Turner & Townsend holds firm on tender price forecasts

Turner & Townsend holds firm on tender price forecasts

Turner & Townsend is calling for immediate action to combat the construction capacity crunch as the market faces rising interest rates, inflation, and a recent Budget that offered little comfort for the construction sector.

In its Spring 2023 UK Market Intelligence (UKMI) report, the global professional services consultancy has kept its tender price inflation forecasts unchanged from its Winter report. Real estate inflation is expected to fall to 3.5% in 2023, down from 9.5% in 2022, while infrastructure is predicted to fall from 10.0% to 5.5%.

The disinflationary effect over 2023 is being driven by a series of factors – with reduced demand on one hand and productivity improvements on the other. Construction output is estimated to have contracted by 1.7% month-on-month in January 2023, with this trend likely to continue through the year. Meanwhile, construction productivity has performed strongly, with an 8.6% rise in productivity over the last 12 months, and an 11.0% increase since COVID-19, at the same time that wider economic productivity growth has been lacklustre.

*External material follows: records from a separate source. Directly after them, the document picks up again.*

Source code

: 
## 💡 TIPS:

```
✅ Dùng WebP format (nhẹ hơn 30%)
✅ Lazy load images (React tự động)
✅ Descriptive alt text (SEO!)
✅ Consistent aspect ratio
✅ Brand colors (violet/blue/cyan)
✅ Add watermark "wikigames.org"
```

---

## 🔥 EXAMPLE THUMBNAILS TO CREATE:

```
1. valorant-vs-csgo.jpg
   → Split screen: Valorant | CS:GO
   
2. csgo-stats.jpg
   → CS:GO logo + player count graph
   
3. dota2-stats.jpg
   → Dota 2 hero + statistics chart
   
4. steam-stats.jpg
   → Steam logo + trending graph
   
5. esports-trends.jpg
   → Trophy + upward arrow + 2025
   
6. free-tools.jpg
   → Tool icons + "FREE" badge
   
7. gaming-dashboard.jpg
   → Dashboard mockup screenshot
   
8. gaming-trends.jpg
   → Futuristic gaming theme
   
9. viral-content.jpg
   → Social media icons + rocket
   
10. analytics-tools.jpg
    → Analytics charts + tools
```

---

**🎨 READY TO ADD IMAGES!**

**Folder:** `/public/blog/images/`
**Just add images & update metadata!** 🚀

However, the report warns that the ongoing labour shortage and high level of industry insolvencies are putting a major blocker on the growth of the construction sector and must not be allowed to undermine productivity progress. The total number of people working in construction has fallen by 10.5% since Q1 2019, and market capacity is being hollowed out by a surging number of insolvencies, with 1,112 construction firms going out of business in Q4 2022 alone.

This new report acknowledges the impact of the recent Budget, which loosens rules on bringing foreign construction workers into the market and credits the sector for boosting traditionally stagnant productivity. However, Turner & Townsend’s analysis explains that this offers a respite, not a resolution, to the capacity problems – and calls on government and the sector to redouble efforts to tackle the recruitment crisis, invest in training, and not allow a dwindling labour force to erode the hard-won productivity gains.

James Darrie, director, Scotland at Turner & Townsend, said: “The construction sector across Scotland showed its resilience during the pandemic, helping to power our local economy back to strength. Then as energy and material costs soared, and the fiscal climate tightened, we’ve shown we can do more with less – growing productivity far faster than the economy at large. Yet the recent Budget, and weakening commitment to major infrastructure, does not show us a government as committed to the growth of this vital industry as it has historically been.

“The number of 16 to 24-year-olds enrolling in construction training schemes is now barely a quarter of its 2007 level, and too many still see the sector as low-tech, manual labour, with limited opportunities for progression. This is far from the truth, and it is our joint responsibility across the region – government and industry – to showcase the modern reality of high-tech, high-skilled construction that is powering our economy forward.”